WORK TASK
Nothing but the text should be carried over: reproduce all the data exactly and leave out every image.

SOURCE RECORDS
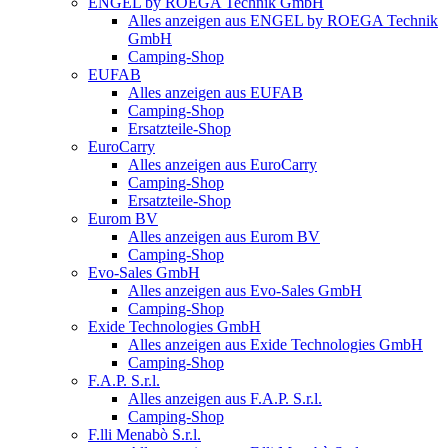
ENGEL by ROEGA Technik GmbH
Alles anzeigen aus ENGEL by ROEGA Technik
GmbH
Camping-Shop
EUFAB
Alles anzeigen aus EUFAB
Camping-Shop
Ersatzteile-Shop
EuroCarry
Alles anzeigen aus EuroCarry
Camping-Shop
Ersatzteile-Shop
Eurom BV
Alles anzeigen aus Eurom BV
Camping-Shop
Evo-Sales GmbH
Alles anzeigen aus Evo-Sales GmbH
Camping-Shop
Exide Technologies GmbH
Alles anzeigen aus Exide Technologies GmbH
Camping-Shop
F.A.P. S.r.l.
Alles anzeigen aus F.A.P. S.r.l.
Camping-Shop
F.lli Menabò S.r.l.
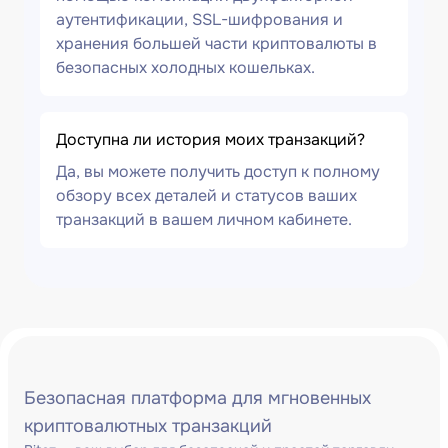
аутентификации, SSL-шифрования и
хранения большей части криптовалюты в
безопасных холодных кошельках.
Доступна ли история моих транзакций?
Да, вы можете получить доступ к полному
обзору всех деталей и статусов ваших
транзакций в вашем личном кабинете.
Безопасная платформа для мгновенных
криптовалютных транзакций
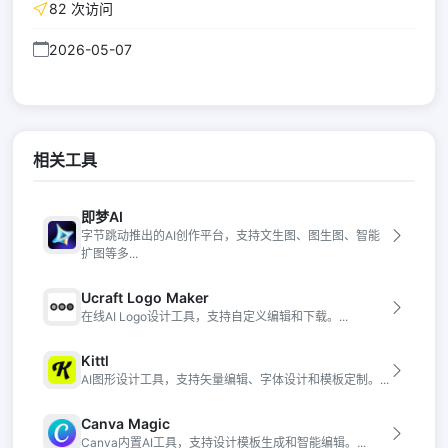
82 次访问
2026-05-07
相关工具
即梦AI
字节跳动推出的AI创作平台，支持文生图、图生图、智能
扩图等多...
Ucraft Logo Maker
在线AI Logo设计工具，支持自定义编辑和下载。...
Kittl
AI图形设计工具，支持矢量编辑、字体设计和模板定制。...
Canva Magic
Canva内置AI工具，支持设计模板生成和智能编辑。...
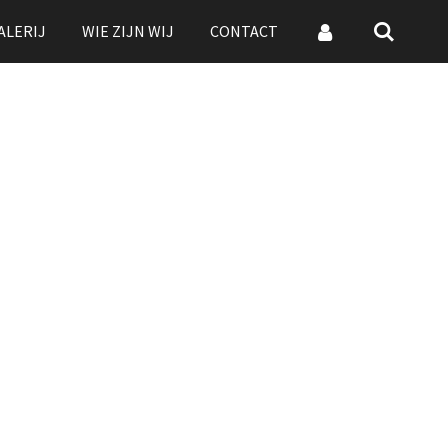
ALERIJ
WIE ZIJN WIJ
CONTACT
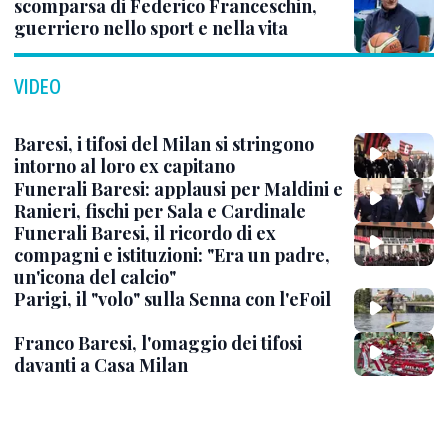
scomparsa di Federico Franceschin,
guerriero nello sport e nella vita
VIDEO
Baresi, i tifosi del Milan si stringono
intorno al loro ex capitano
Funerali Baresi: applausi per Maldini e
Ranieri, fischi per Sala e Cardinale
Funerali Baresi, il ricordo di ex
compagni e istituzioni: "Era un padre,
un'icona del calcio"
Parigi, il "volo" sulla Senna con l'eFoil
Franco Baresi, l'omaggio dei tifosi
davanti a Casa Milan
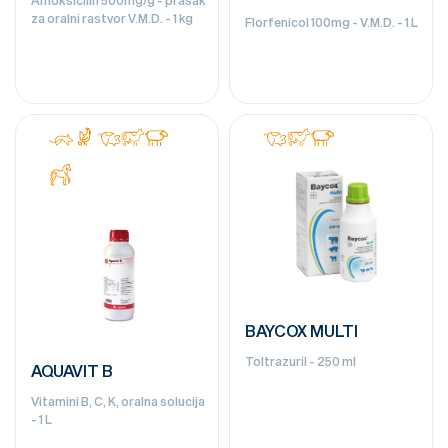
za oralni rastvor V.M.D. - 1 kg
Florfenicol 100mg - V.M.D. - 1 L
BAYCOX MULTI
Toltrazuril - 250 ml
AQUAVIT B
Vitamini B, C, K, oralna solucija
- 1 L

RESPONSE AREA
ENGEL by ROEGA Technik GmbH
Alles anzeigen aus ENGEL by ROEGA Technik
GmbH
Camping-Shop
EUFAB
Alles anzeigen aus EUFAB
Camping-Shop
Ersatzteile-Shop
EuroCarry
Alles anzeigen aus EuroCarry
Camping-Shop
Ersatzteile-Shop
Eurom BV
Alles anzeigen aus Eurom BV
Camping-Shop
Evo-Sales GmbH
Alles anzeigen aus Evo-Sales GmbH
Camping-Shop
Exide Technologies GmbH
Alles anzeigen aus Exide Technologies GmbH
Camping-Shop
F.A.P. S.r.l.
Alles anzeigen aus F.A.P. S.r.l.
Camping-Shop
F.lli Menabò S.r.l.
аутентификации, SSL-шифрования и
хранения большей части криптовалюты в
безопасных холодных кошельках.
Доступна ли история моих транзакций?
Да, вы можете получить доступ к полному
обзору всех деталей и статусов ваших
транзакций в вашем личном кабинете.
Безопасная платформа для мгновенных
криптовалютных транзакций
82 次访问
2026-05-07
相关工具
即梦AI
字节跳动推出的AI创作平台，支持文生图、图生图、智能
扩图等多...
Ucraft Logo Maker
在线AI Logo设计工具，支持自定义编辑和下载。...
Kittl
AI图形设计工具，支持矢量编辑、字体设计和模板定制。...
Canva Magic
Canva内置AI工具，支持设计模板生成和智能编辑。...
ALERIJ
WIE ZIJN WIJ
CONTACT
scomparsa di Federico Franceschin,
guerriero nello sport e nella vita
VIDEO
Baresi, i tifosi del Milan si stringono
intorno al loro ex capitano
Funerali Baresi: applausi per Maldini e
Ranieri, fischi per Sala e Cardinale
Funerali Baresi, il ricordo di ex
compagni e istituzioni: "Era un padre,
un'icona del calcio"
Parigi, il "volo" sulla Senna con l'eFoil
Franco Baresi, l'omaggio dei tifosi
davanti a Casa Milan
za oralni rastvor V.M.D. - 1 kg
Florfenicol 100mg - V.M.D. - 1 L
BAYCOX MULTI
Toltrazuril - 250 ml
AQUAVIT B
Vitamini B, C, K, oralna solucija
- 1 L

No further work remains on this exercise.